The most dangerous opponent is the one who’s unpredictable. Treadstone.
“The CIA think he’s planning a job in London,” Jason said.
“I’ve heard the same thing. Clark Cafferty.”
“That’s right. If Lennon’s in London, how do we find him? He’s not likely to show himself until it’s too late.”
“True. However.”
Bourne heard the change in Gunnar’s voice, as if the man were mulling an interesting new artifact from the Swedish warship. “You have an idea?”
“Well, this is an opportunity we’ve never had. Advance knowledge of a target, even if it’s only by a few days. Perhaps you can leverage what we know about how Lennon operates.”
“Meaning?”
Gunnar sipped his tea. “Who did the press call out for the Tallinn attack?”
“The rumors all named a splinter Islamic extremist group. It was months before Lennon’s name surfaced, despite the report from me and Nova.”
“Exactly. Two years ago in Berlin, the same thing happened. A car bomb took out the deputy minister. Most of the German intelligence experts are now convinced it was Lennon, but for months the evidence pointed to a neo-Nazi group protesting immigration policy. You see, Lennon may have an ego, but he doesn’t need adulation the way Carlos did, the articles in the New York Times, the thrillers written about him. He feels no need
to take credit for his kills. Instead, he uses extremist groups to give him cover, and by the time we figure out that he was involved, the trail is cold.”
“So you think he’s likely to do the same thing in London?” Bourne asked.
Gunnar shrugged. “Well, talk about a target-rich environment. Every WTO meeting seethes with radical threats. The protests and riots are a who’s who of left-wing causes.
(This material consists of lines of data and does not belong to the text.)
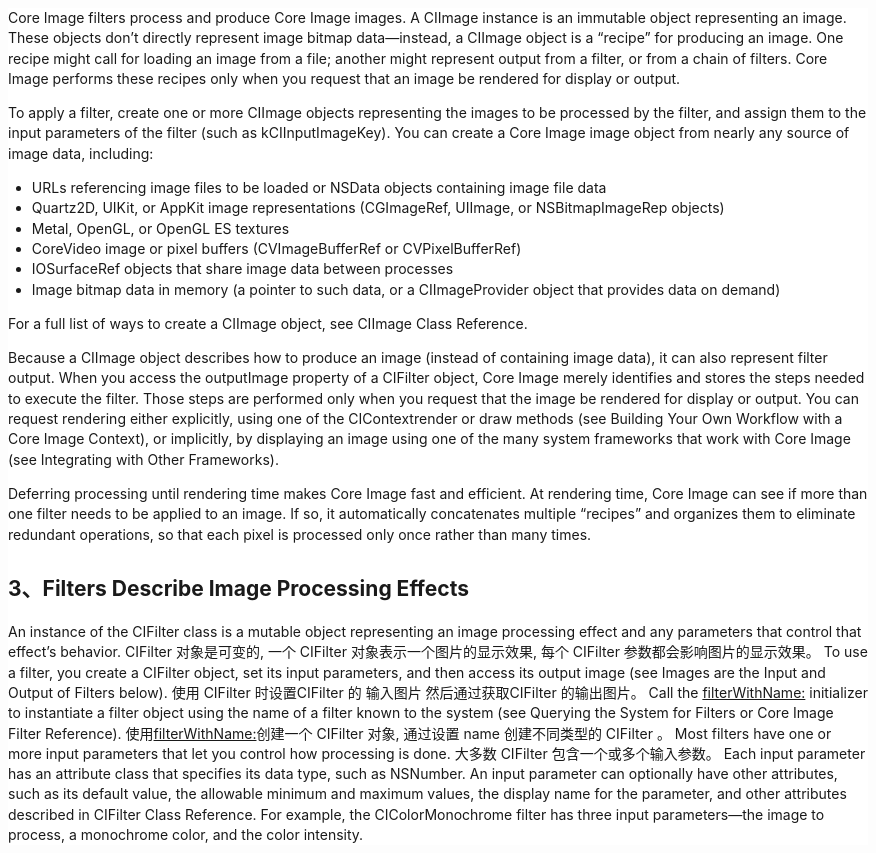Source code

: Core Image filters process and produce Core Image images. A CIImage instance is an immutable object representing an image. These objects don’t directly represent image bitmap data—instead, a CIImage object is a “recipe” for producing an image. One recipe might call for loading an image from a file; another might represent output from a filter, or from a chain of filters. Core Image performs these recipes only when you request that an image be rendered for display or output.

To apply a filter, create one or more CIImage objects representing the images to be processed by the filter, and assign them to the input parameters of the filter (such as kCIInputImageKey). You can create a Core Image image object from nearly any source of image data, including:

* URLs referencing image files to be loaded or NSData objects containing image file data
* Quartz2D, UIKit, or AppKit image representations (CGImageRef, UIImage, or NSBitmapImageRep objects)
* Metal, OpenGL, or OpenGL ES textures
* CoreVideo image or pixel buffers (CVImageBufferRef or CVPixelBufferRef)
* IOSurfaceRef objects that share image data between processes
* Image bitmap data in memory (a pointer to such data, or a CIImageProvider object that provides data on demand)

For a full list of ways to create a CIImage object, see CIImage Class Reference.

Because a CIImage object describes how to produce an image (instead of containing image data), it can also represent filter output. When you access the outputImage property of a CIFilter object, Core Image merely identifies and stores the steps needed to execute the filter. Those steps are performed only when you request that the image be rendered for display or output. You can request rendering either explicitly, using one of the CIContextrender or draw methods (see Building Your Own Workflow with a Core Image Context), or implicitly, by displaying an image using one of the many system frameworks that work with Core Image (see Integrating with Other Frameworks).

Deferring processing until rendering time makes Core Image fast and efficient. At rendering time, Core Image can see if more than one filter needs to be applied to an image. If so, it automatically concatenates multiple “recipes” and organizes them to eliminate redundant operations, so that each pixel is processed only once rather than many times.


## 3、Filters Describe Image Processing Effects

An instance of the CIFilter class is a mutable object representing an image processing effect and any parameters that control that effect’s behavior. 
CIFilter 对象是可变的, 一个 CIFilter 对象表示一个图片的显示效果, 每个 CIFilter 参数都会影响图片的显示效果。
To use a filter, you create a CIFilter object, set its input parameters, and then access its output image (see Images are the Input and Output of Filters below). 
使用 CIFilter 时设置CIFilter 的 输入图片 然后通过获取CIFilter 的输出图片。
Call the [filterWithName:]() initializer to instantiate a filter object using the name of a filter known to the system (see Querying the System for Filters or Core Image Filter Reference).
使用[filterWithName:]()创建一个 CIFilter 对象, 通过设置 name 创建不同类型的 CIFilter 。
Most filters have one or more input parameters that let you control how processing is done. 
大多数 CIFilter 包含一个或多个输入参数。
Each input parameter has an attribute class that specifies its data type, such as NSNumber. An input parameter can optionally have other attributes, such as its default value, the allowable minimum and maximum values, the display name for the parameter, and other attributes described in CIFilter Class Reference. For example, the CIColorMonochrome filter has three input parameters—the image to process, a monochrome color, and the color intensity.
Lennon wouldn’t find it difficult to plant a false flag if there’s an assassination.”
“So follow the extremists,” Bourne said.
“That’s my advice.”
“Three days isn’t much time.”
“That’s true, but Lennon is in the same situation you are. Nobody knew Cafferty was attending the WTO until very recently, so Lennon didn’t have months to plan. If you’re lucky, he’s scrambling to catch up just like us. In the process, he may be leaving a trail you can follow.”
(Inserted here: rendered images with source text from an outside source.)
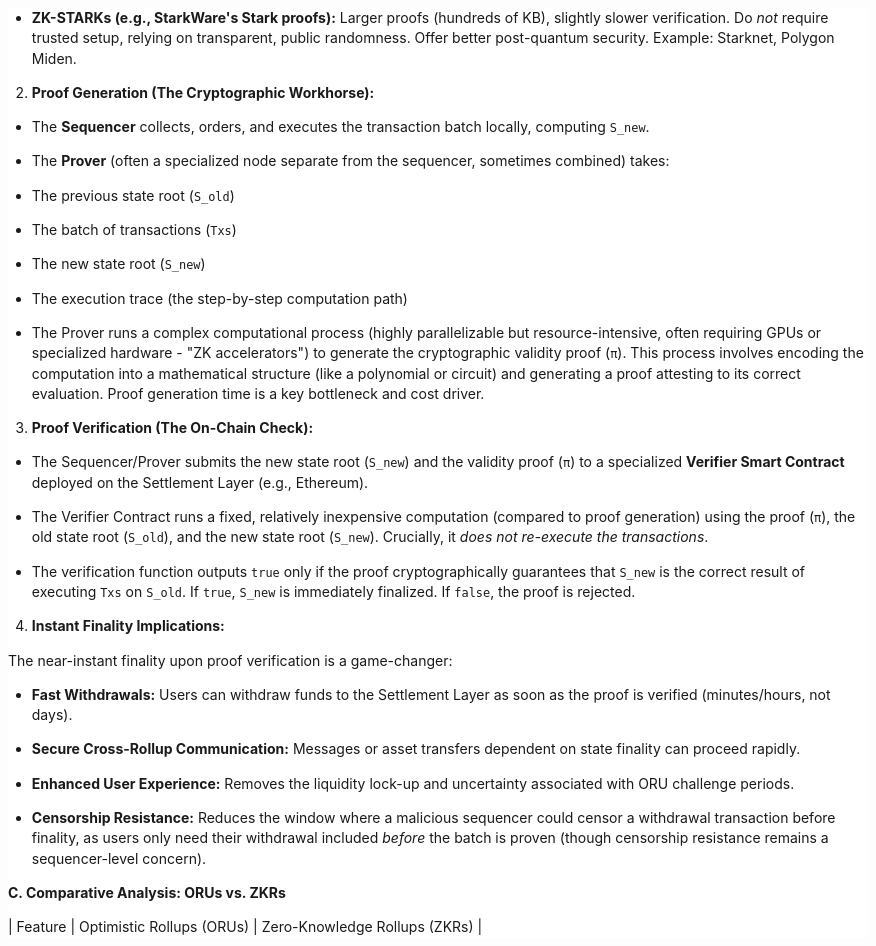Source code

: *   **ZK-STARKs (e.g., StarkWare's Stark proofs):** Larger proofs (hundreds of KB), slightly slower verification. Do *not* require trusted setup, relying on transparent, public randomness. Offer better post-quantum security. Example: Starknet, Polygon Miden.

2.  **Proof Generation (The Cryptographic Workhorse):**

*   The **Sequencer** collects, orders, and executes the transaction batch locally, computing `S_new`.

*   The **Prover** (often a specialized node separate from the sequencer, sometimes combined) takes:

*   The previous state root (`S_old`)

*   The batch of transactions (`Txs`)

*   The new state root (`S_new`)

*   The execution trace (the step-by-step computation path)

*   The Prover runs a complex computational process (highly parallelizable but resource-intensive, often requiring GPUs or specialized hardware - "ZK accelerators") to generate the cryptographic validity proof (`π`). This process involves encoding the computation into a mathematical structure (like a polynomial or circuit) and generating a proof attesting to its correct evaluation. Proof generation time is a key bottleneck and cost driver.

3.  **Proof Verification (The On-Chain Check):**

*   The Sequencer/Prover submits the new state root (`S_new`) and the validity proof (`π`) to a specialized **Verifier Smart Contract** deployed on the Settlement Layer (e.g., Ethereum).

*   The Verifier Contract runs a fixed, relatively inexpensive computation (compared to proof generation) using the proof (`π`), the old state root (`S_old`), and the new state root (`S_new`). Crucially, it *does not re-execute the transactions*.

*   The verification function outputs `true` only if the proof cryptographically guarantees that `S_new` is the correct result of executing `Txs` on `S_old`. If `true`, `S_new` is immediately finalized. If `false`, the proof is rejected.

4.  **Instant Finality Implications:**

The near-instant finality upon proof verification is a game-changer:

*   **Fast Withdrawals:** Users can withdraw funds to the Settlement Layer as soon as the proof is verified (minutes/hours, not days).

*   **Secure Cross-Rollup Communication:** Messages or asset transfers dependent on state finality can proceed rapidly.

*   **Enhanced User Experience:** Removes the liquidity lock-up and uncertainty associated with ORU challenge periods.

*   **Censorship Resistance:** Reduces the window where a malicious sequencer could censor a withdrawal transaction before finality, as users only need their withdrawal included *before* the batch is proven (though censorship resistance remains a sequencer-level concern).

**C. Comparative Analysis: ORUs vs. ZKRs**

| Feature                  | Optimistic Rollups (ORUs)                     | Zero-Knowledge Rollups (ZKRs)                |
“What kind of trail?” Bourne asked.
“I would think that’s obvious,” Gunnar replied. “Dead bodies.”
4
The pub known as the Lonely Shepherd was located in Bloomsbury near the Russell Square underground station. Vadik made his way there a few minutes before ten o’clock on Friday evening. He’d been careful about his route, taking a bus in the opposite direction from Green Park and then transferring to two different Tube lines to avoid being followed. Even so, he felt twitchy as he headed down the narrow street. This was London, and there were CCTV cameras everywhere.
Vadik passed the pub without stopping or slowing down. He noted graffiti-covered plywood boards that had been nailed over the windows and a handwritten sign on the door: closed by the riots, so piss off. He continued to the end of the street, where he lit a cigarette and watched people come and go from Southampton Row. He kept checking his watch, and at ten o’clock sharp, he retraced his steps and knocked sharply on the locked door.
A tall, thirtysomething Brit with shaggy dreadlocks opened it. He had the look of a bouncer. “Closed, mate. Learn to read.”